Comparison of BOSO with different information criteria

The following part of code is designed to compare the performance of the BOSO algorithm using different information criteria. The options available are AIC, BIC and eBIC.

method.nums = c(4, 5, 6)
method.names = c("BOSO - AIC","BOSO - BIC","BOSO - eBIC")

plot.BOSO <- list(
  "F" = plot.from.sim(sim.list = sim.results, what="F", rel.to=NULL, tuning="val",
                      method.nums=method.nums, method.names=method.names),
  "nonzeros" = plot.from.sim(sim.list = sim.results, what="nonzero", rel.to=NULL, tuning="val",
                             method.nums=method.nums, method.names=method.names),
  "fpos" = plot.from.sim(sim.list = sim.results, what="fpos", rel.to=NULL, tuning="val",
                         method.nums=method.nums, method.names=method.names),
  "fneg" = plot.from.sim(sim.list = sim.results, what="fneg", rel.to=NULL, tuning="val",
                         method.nums=method.nums, method.names=method.names))

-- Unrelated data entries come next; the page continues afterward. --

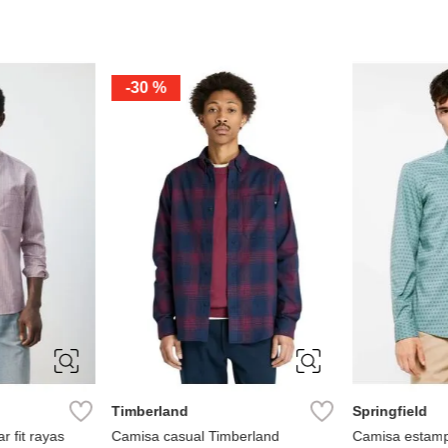
S
M
L
XL
XXL
Cortefiel
Camisa manga larga de rayas
Ref.
79.99
M
L
XL
MN
stir otomán slim fit
Cam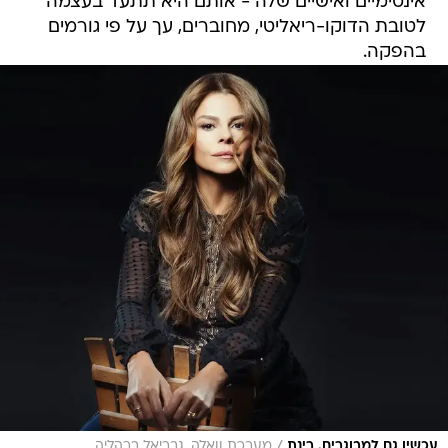
אינטימיים ואישיים שלה - אותם היא תתעד בעצמה
לטובת הדוקו-ריאליטי, מחוברים, עך על פי גורמים
בהפקה.
/
עכשיו גם למבוגרים. רינת
מערכת וואלה, גבריאל ברהליה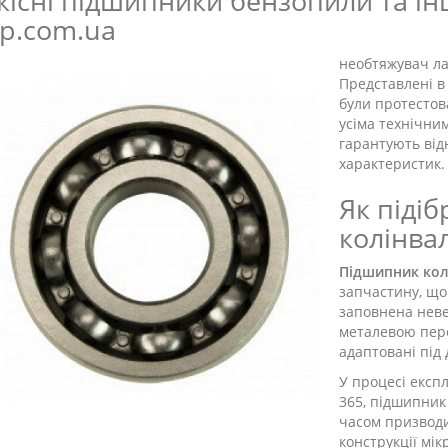
кісні підшипники бензопили та ін
ip.com.ua
необтяжувач л
Представлені в
були протестов
усіма технічни
гарантують від
характеристик.
Як піді
колінва
Підшипник кол
запчастину, що 
заповнена неве
металевою пере
адаптовані під 
У процесі експ
365, підшипник
часом призводи
конструкції мі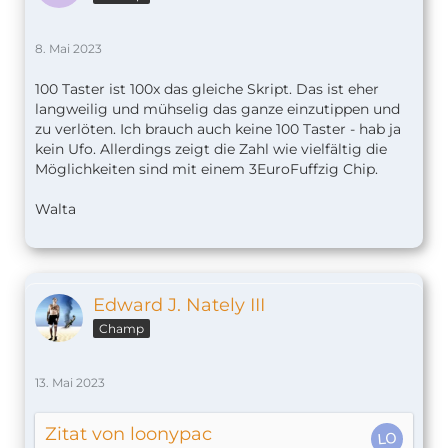
8. Mai 2023
100 Taster ist 100x das gleiche Skript. Das ist eher
langweilig und mühselig das ganze einzutippen und
zu verlöten. Ich brauch auch keine 100 Taster - hab ja
kein Ufo. Allerdings zeigt die Zahl wie vielfältig die
Möglichkeiten sind mit einem 3EuroFuffzig Chip.
Walta
Edward J. Nately III
Champ
13. Mai 2023
Zitat von loonypac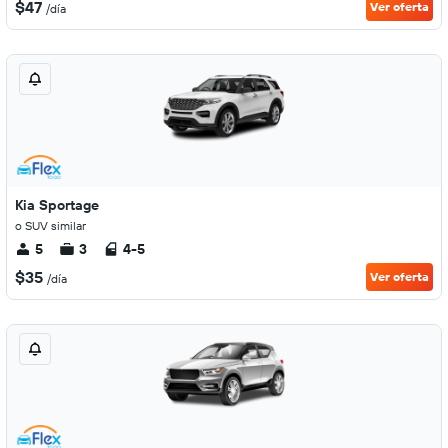
$47
Ver oferta
/día
Kia Sportage
o SUV similar
5
3
4-5
$35
Ver oferta
/día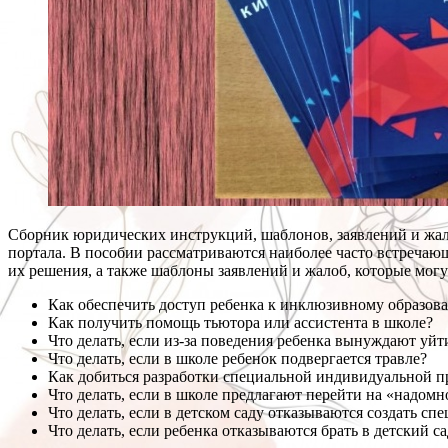
Сборник юридических инструкций, шаблонов, заявлений и жал
портала. В пособии рассматриваются наиболее часто встречающ
их решения, а также шаблоны заявлений и жалоб, которые мог
Как обеспечить доступ ребенка к инклюзивному образов
Как получить помощь тьютора или ассистента в школе?
Что делать, если из-за поведения ребенка вынуждают уйт
Что делать, если в школе ребенок подвергается травле?
Как добиться разработки специальной индивидуальной п
Что делать, если в школе предлагают перейти на «надомн
Что делать, если в детском саду отказываются создать сп
Что делать, если ребенка отказываются брать в детский са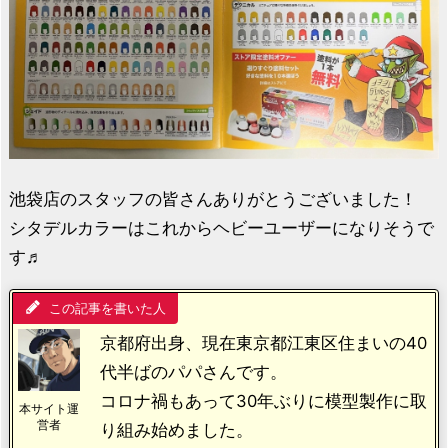
池袋店のスタッフの皆さんありがとうございました！
シタデルカラーはこれからヘビーユーザーになりそうで
す♬
この記事を書いた人
京都府出身、現在東京都江東区住まいの40
代半ばのパパさんです。
コロナ禍もあって30年ぶりに模型製作に取
本サイト運
営者
り組み始めました。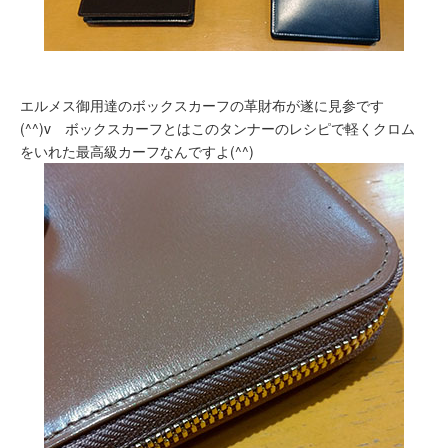
エルメス御用達のボックスカーフの革財布が遂に見参です
(^^)v ボックスカーフとはこのタンナーのレシピで軽くクロム
をいれた最高級カーフなんですよ(^^)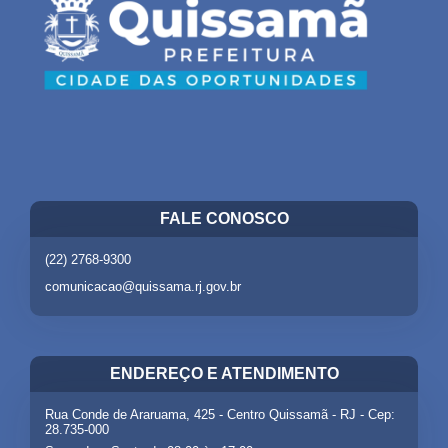
FALE CONOSCO
(22) 2768-9300
comunicacao@quissama.rj.gov.br
ENDEREÇO E ATENDIMENTO
Rua Conde de Araruama, 425 - Centro Quissamã - RJ - Cep:
28.735-000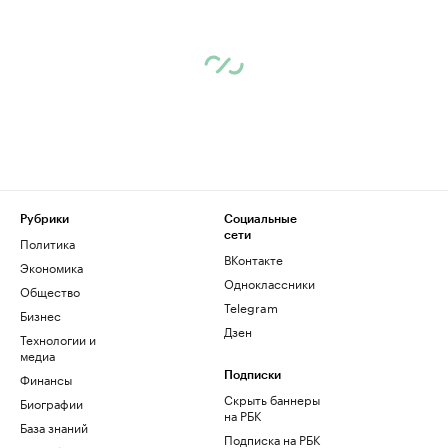
Рубрики
Социальные
сети
Политика
ВКонтакте
Экономика
Одноклассники
Общество
Telegram
Бизнес
Дзен
Технологии и
медиа
Финансы
Подписки
Скрыть баннеры
Биографии
на РБК
База знаний
Подписка на РБК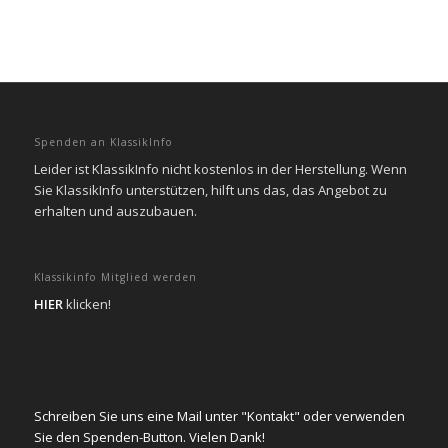
Spenden an KlassikInfo
Leider ist KlassikInfo nicht kostenlos in der Herstellung. Wenn
Sie KlassikInfo unterstützen, hilft uns das, das Angebot zu
erhalten und auszubauen.
Klassikinfo Mitglied werden
HIER
klicken!
Schreiben Sie uns eine Mail unter "Kontakt" oder verwenden
Sie den Spenden-Button. Vielen Dank!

ggarrange(plotlist = plot.BOSO, ncol = 2, nrow = 2, common.legend = T, legend = "bottom")

References

Luis V. Valcarcel, Edurne San José-Enériz, Xabier Cendoya, Ángel Rubio, Xabier Agirre, Felipe Prósper, Francisco J. Planes 'BOSO: a novel feature selection algorithm for linear regression with high-dimensional data.' submitted.
Hastie, Trevor, Robert Tibshirani, and Ryan Tibshirani. "Best Subset, Forward Stepwise or Lasso? Analysis and Recommendations Based on Extensive Comparisons." Statistical Science 35.4 (2020): 579-592.